Friday, October 14, 2011
Movie review: Footloose
It doesn't reinvent the wheel, but it sure does drive well.
Like it or not, remaking movies from the '80s is all the rage these days. Jaden Smith successfully brought The Karate Kid into the 21st century, even if he was doing kung fu, Mary Elizabeth Winstead is attempting to generate new scares with The Thing, and they're even redoing the ultimate in Cold War paranoia, Red Dawn, set for release in 2012. Many can't stand the idea that Hollywood is cashing in on nostalgia with what they assume to be inferior films.
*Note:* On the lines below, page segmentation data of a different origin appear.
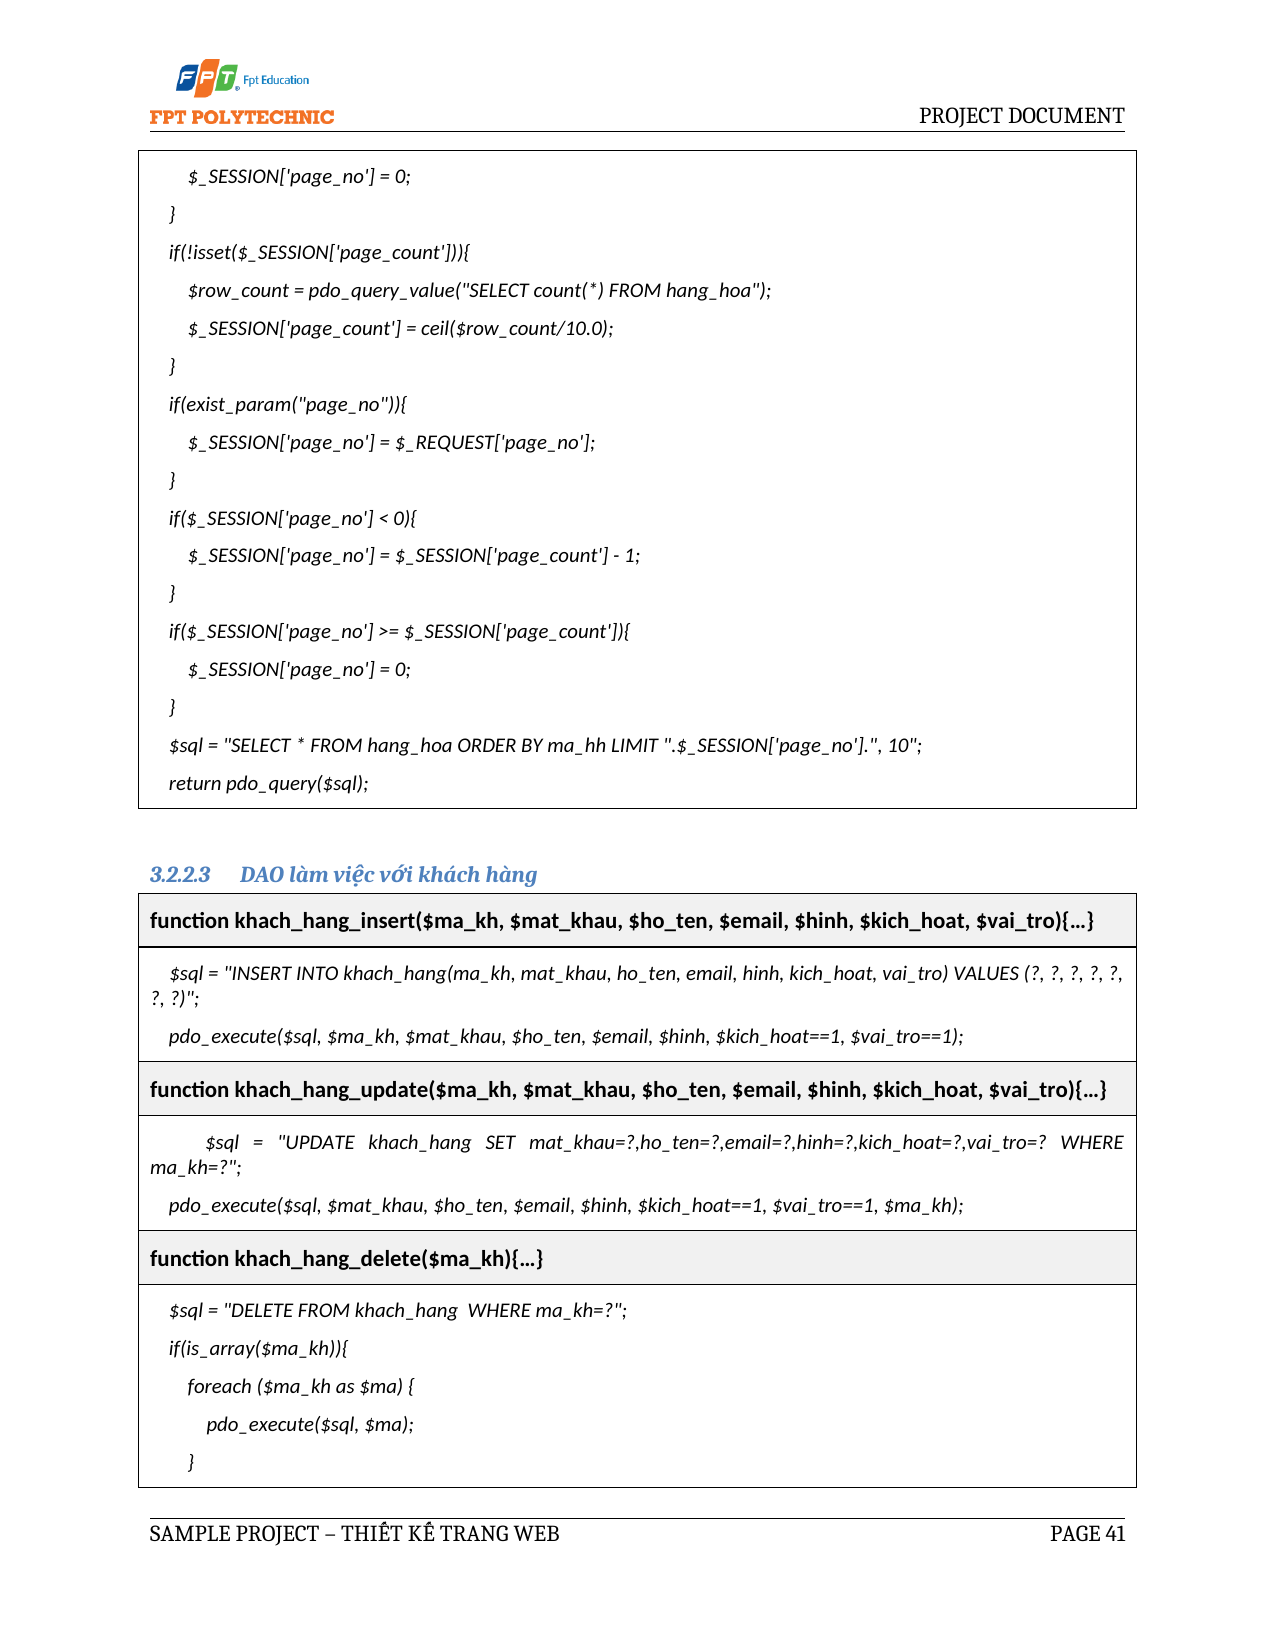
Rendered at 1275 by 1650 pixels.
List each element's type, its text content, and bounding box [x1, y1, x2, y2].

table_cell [139, 1285, 1136, 1487]
table_cell $sql = "UPDATE khach_hang SET mat_khau=?,ho_ten=?,email=?,hinh=?,kich_hoat=?,vai_tro=? WHERE ma_kh=?"; pdo_execute($sql, $mat_khau, $ho_ten, $email, $hinh, $kich_hoat==1, $vai_tro==1, $ma_kh); [139, 1116, 1136, 1230]
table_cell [139, 151, 1136, 808]
table_cell function khach_hang_delete($ma_kh){…} [139, 1231, 1136, 1284]
table_header function khach_hang_insert($ma_kh, $mat_khau, $ho_ten, $email, $hinh, $kich_hoat, $vai_tro){…} [139, 894, 1136, 946]
table_cell function khach_hang_update($ma_kh, $mat_khau, $ho_ten, $email, $hinh, $kich_hoat, $vai_tro){…} [139, 1062, 1136, 1115]
subtitle DAO làm việc với khách hàng [150, 862, 1125, 888]
picture [150, 59, 336, 124]
table_cell $sql = "INSERT INTO khach_hang(ma_kh, mat_khau, ho_ten, email, hinh, kich_hoat, vai_tro) VALUES (?, ?, ?, ?, ?, ?, ?)"; pdo_execute($sql, $ma_kh, $mat_khau, $ho_ten, $email, $hinh, $kich_hoat==1, $vai_tro==1); [139, 948, 1136, 1061]
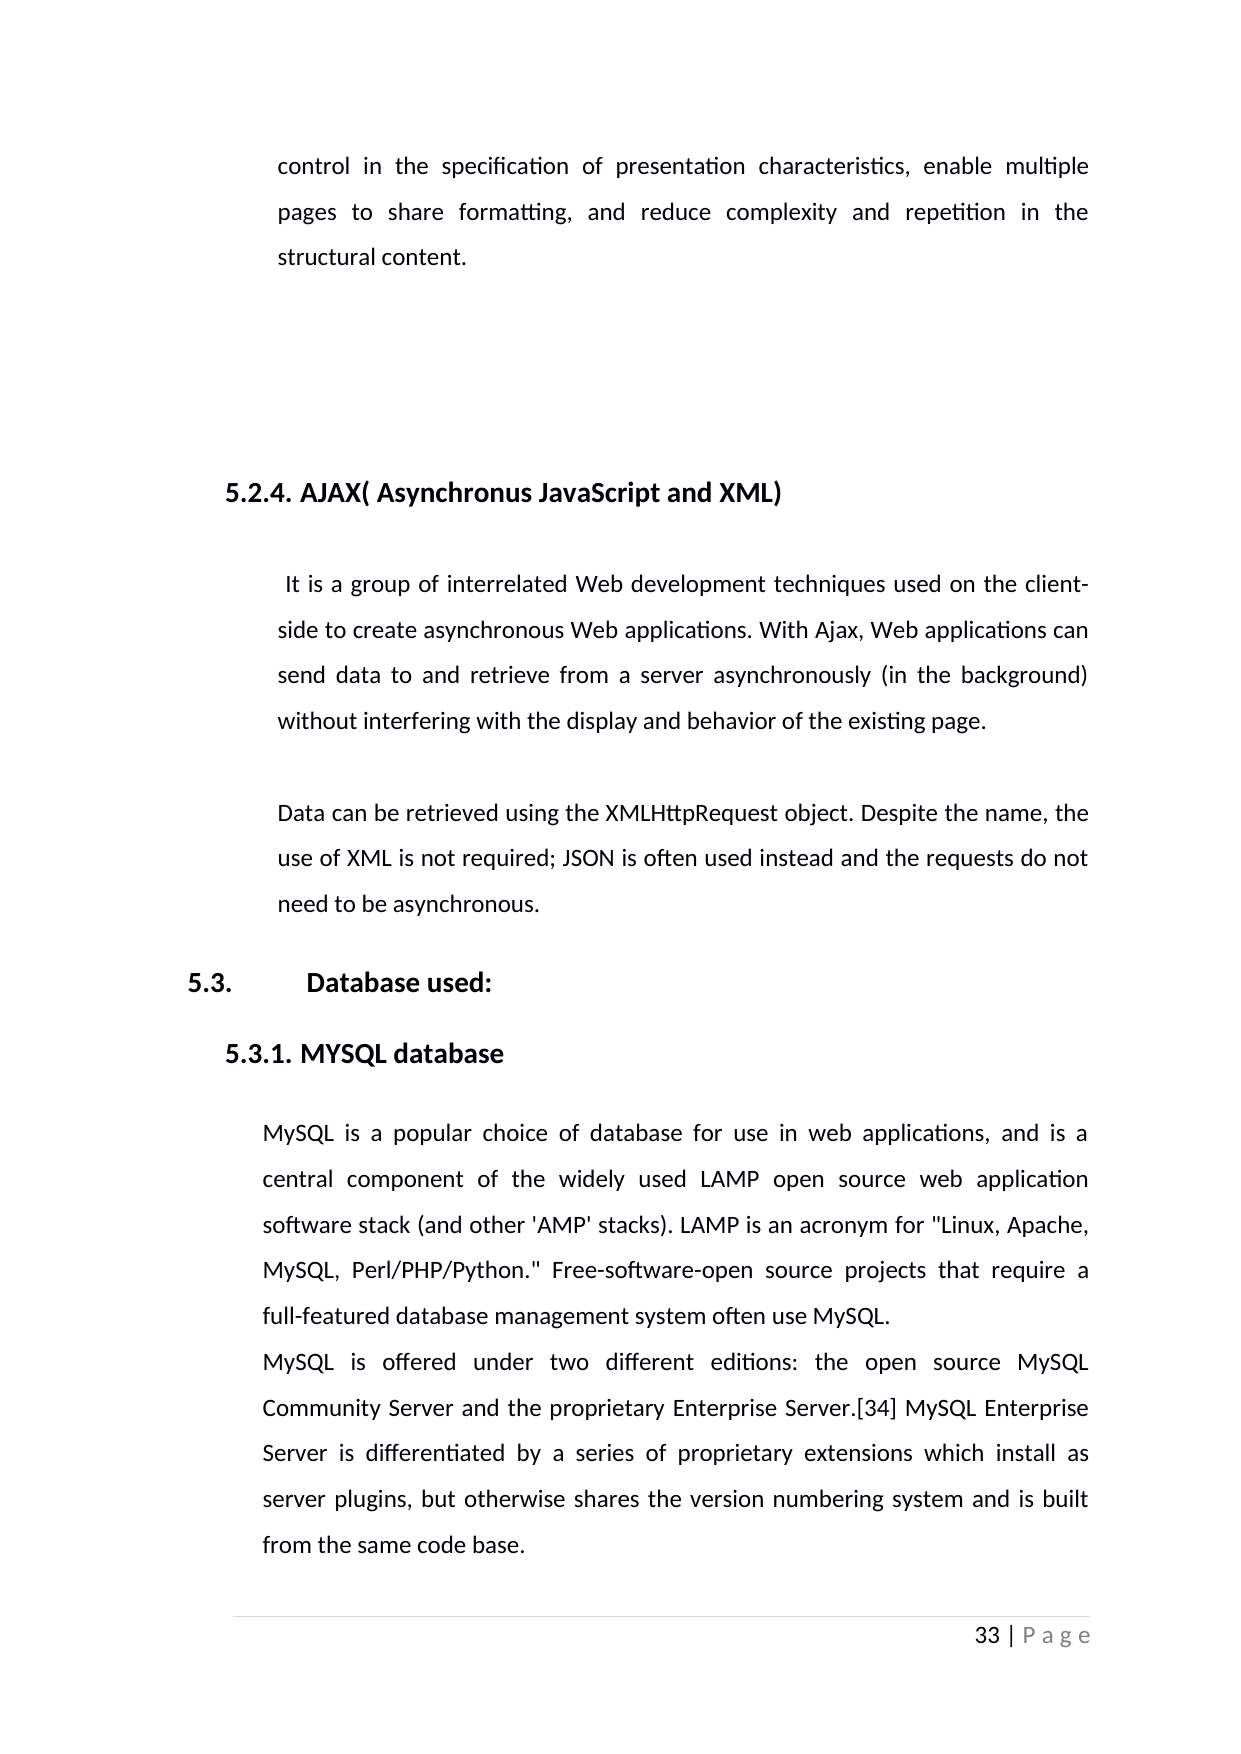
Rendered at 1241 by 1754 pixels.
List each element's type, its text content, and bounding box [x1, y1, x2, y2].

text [277, 150, 1090, 272]
list Database used: [187, 964, 1090, 1000]
list MYSQL database [225, 1036, 1090, 1071]
text It is a group of interrelated Web development techniques used on the client-side to create asynchronous Web applications. With Ajax, Web applications can send data to and retrieve from a server asynchronously (in the background) without interfering with the display and behavior of the existing page. [277, 568, 1090, 736]
list MySQL is offered under two different editions: the open source MySQL Community Server and the proprietary Enterprise Server.[34] MySQL Enterprise Server is differentiated by a series of proprietary extensions which install as server plugins, but otherwise shares the version numbering system and is built from the same code base. [262, 1346, 1090, 1559]
list AJAX( Asynchronus JavaScript and XML) [225, 474, 1090, 510]
text Data can be retrieved using the XMLHttpRequest object. Despite the name, the use of XML is not required; JSON is often used instead and the requests do not need to be asynchronous. [277, 797, 1090, 919]
list MySQL is a popular choice of database for use in web applications, and is a central component of the widely used LAMP open source web application software stack (and other 'AMP' stacks). LAMP is an acronym for "Linux, Apache, MySQL, Perl/PHP/Python." Free-software-open source projects that require a full-featured database management system often use MySQL. [262, 1117, 1090, 1331]
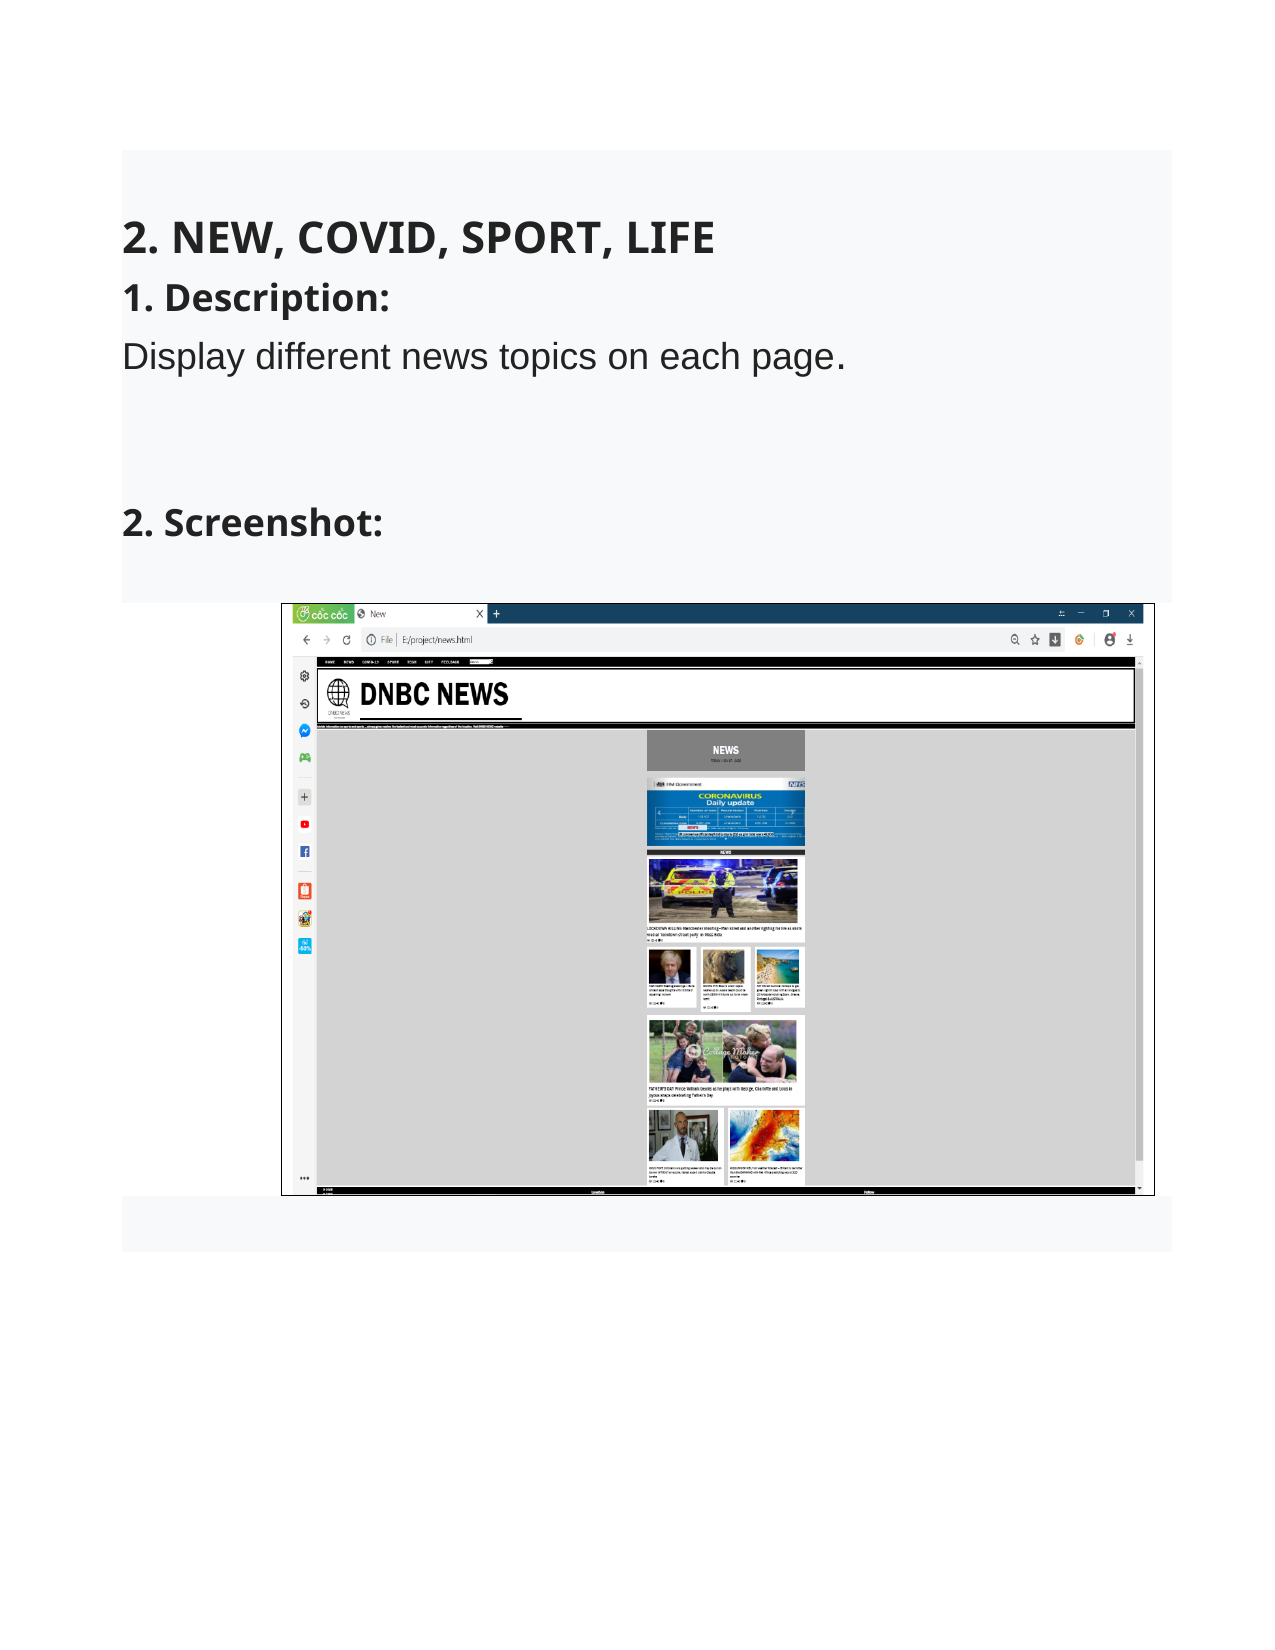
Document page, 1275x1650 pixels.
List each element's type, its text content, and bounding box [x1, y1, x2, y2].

picture [292, 604, 1144, 1195]
table_header [282, 604, 292, 1195]
text 2. Screenshot: [122, 491, 1172, 547]
text 2. NEW, COVID, SPORT, LIFE [122, 206, 1172, 266]
table_header [1144, 604, 1154, 1195]
text 1. Description: Display different news topics on each page. [122, 266, 1172, 378]
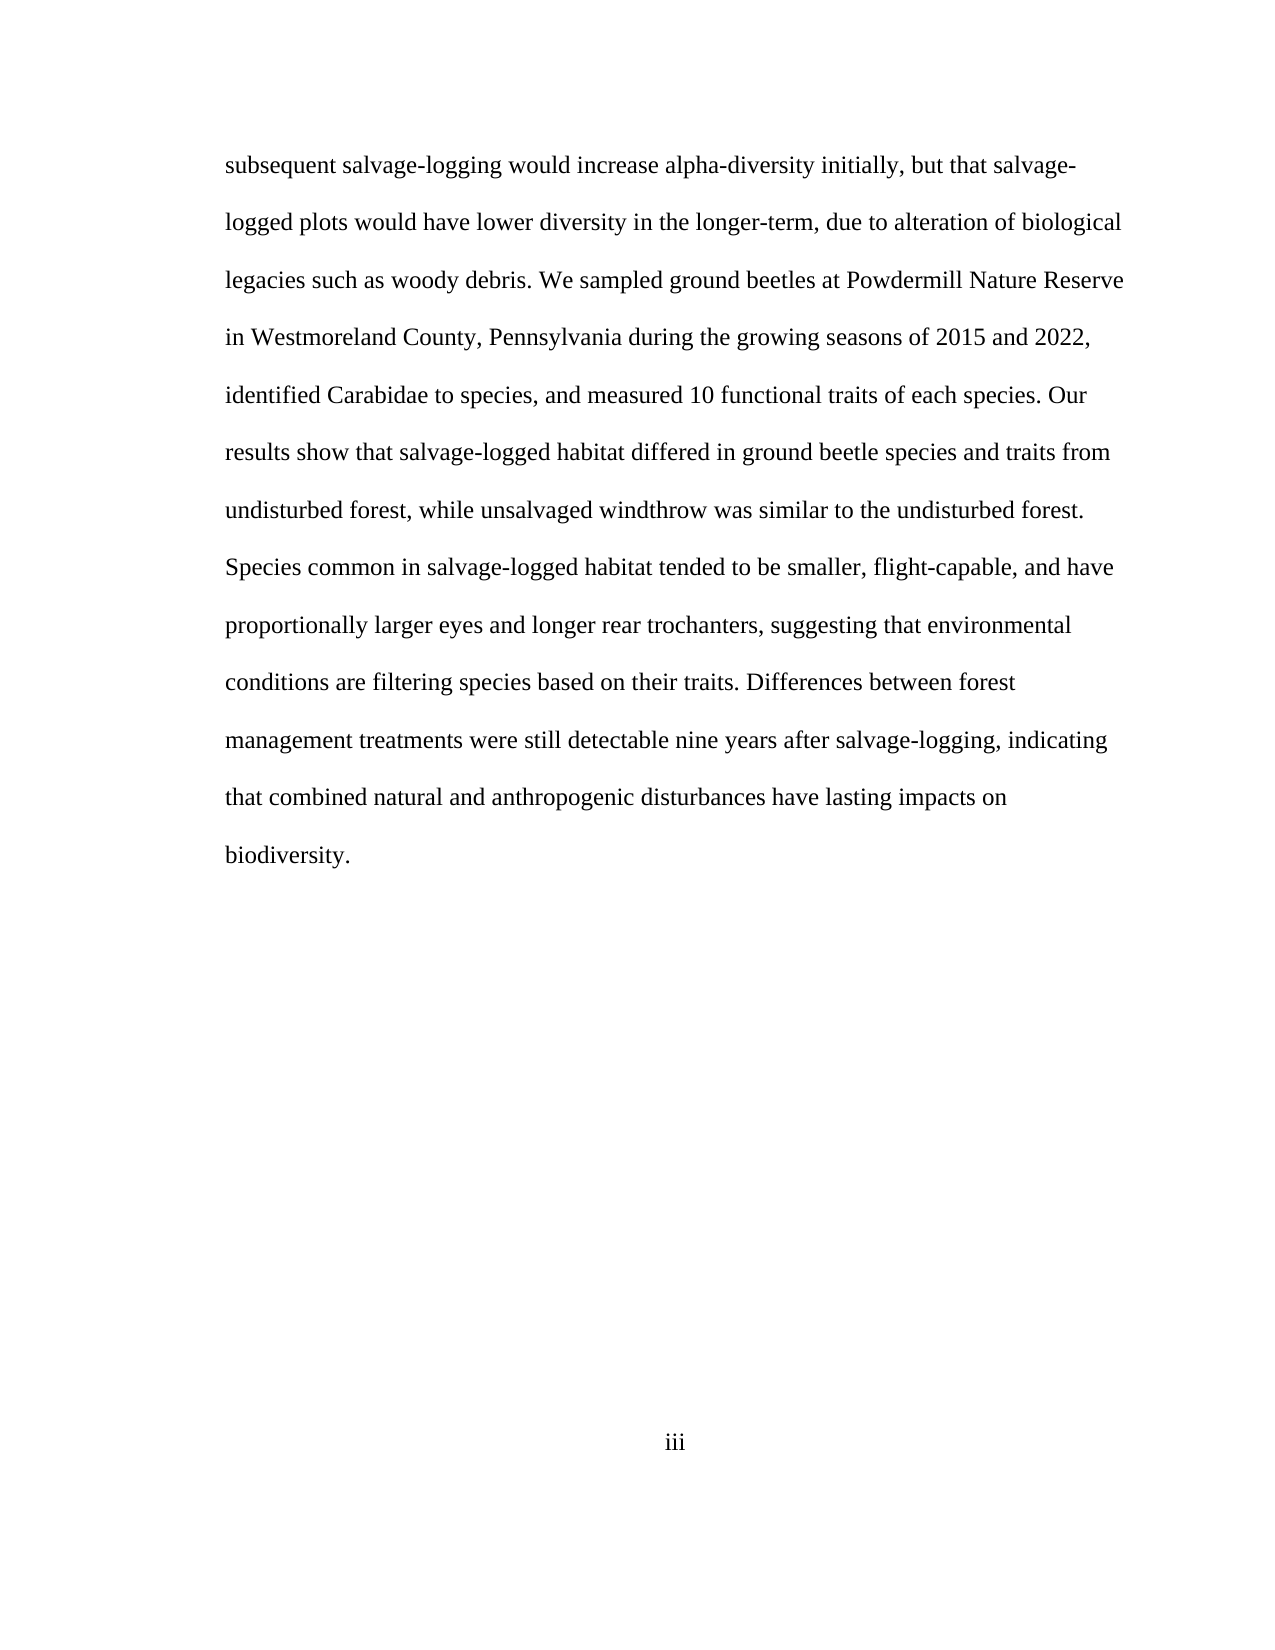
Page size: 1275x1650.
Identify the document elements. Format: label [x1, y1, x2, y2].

The first clue that the new incarnation of Footloose won't be a blasphemous bastardization of the original comes in the very first scene, in which a group of teenagers party it up with Kenny Loggins' version of “Footloose” actually playing on the stereo, and not just on the movie soundtrack. The distinction is important, as writer/director Craig Brewer (Hustle & Flow, Black Snake Moan) and co-writer Dean Pitchford (who also wrote the original) have the set the new film in a world where the first film existed, even if it's never explicitly acknowledged. The scene, which often focuses on just dancing feet, also serves as the first of many times in which Brewer pays homage to the original without resorting to a shot-for-shot imitation.
And that's what makes the new Footloose such a great film – it simultaneously brings back the fun feelings that the first film engendered while allowing you to appreciate the subtle changes they've made. The story is much how you remember: Ren (dancer Kenny Wormald) moves from Boston to the small town of Bomont, Georgia to live with his aunt and uncle (Kim Dickens and Ray McKinnon). The new kid in town soon gains a slew of attention, for both positive and negative reasons, from local Reverend Shaw Moore (Dennis Quaid), Moore's rebellious daughter Ariel (Julianne Hough), and good ol' boy Willard (Miles Teller), who soon becomes his best friend.
The dance ban remains in effect, although the reasoning behind it – coming in the wake of the tragic deaths of five high schoolers after they left a party – holds a bit more heft than just the nebulous religious motives of the original. Ren, who has tragedy in his past, can both empathize with the town's grief while questioning whether the town's leaders have overstepped their bounds. You can create a checklist of memorable moments from the original – Ren teaching Willard how to dance, Ren playing a game of chicken with Ariel's boyfriend, Chuck – and you'd be able to mark them all off. Again, though, instead of coming across as a cheap copycats, each of these moments plays to the audience's nostalgia while also being twisted in new and clever ways.
Granted, the story still comes off as a bit cheesy at times – there's just no way to have a teenager angrily dancing alone in a warehouse be anything but laughable. And the rivalry between Ren and Chuck is severely undercooked, to the point that you wonder why they even included it in the first place. But that's also part of the film's charm – Brewer apparently wanted to pay tribute to the original, warts and all, and he succeeded.
Wormald gives a hit-and-miss performance as Ren. His Boston accent comes and goes, and he never quite sells Ren's anger that's simmering just beneath the surface. But he definitely can dance, which often helps to hide any acting deficiencies. Hough, a Dancing with the Stars veteran, comes across in a similar manner, although the scenes she has alongside Quaid, who gives his usual solid performance, elevate her a bit. It's McKinnon and Teller who steal the show, as they deliver the movie's best lines with flair and ease.
Skepticism about remaking a beloved film is only natural. But Brewer obviously has a ton of respect for the original and has crafted a film that both shows that love and his skills as a filmmaker. If you don't walk out the theater with a smile on your face, you're just not giving the remake its due.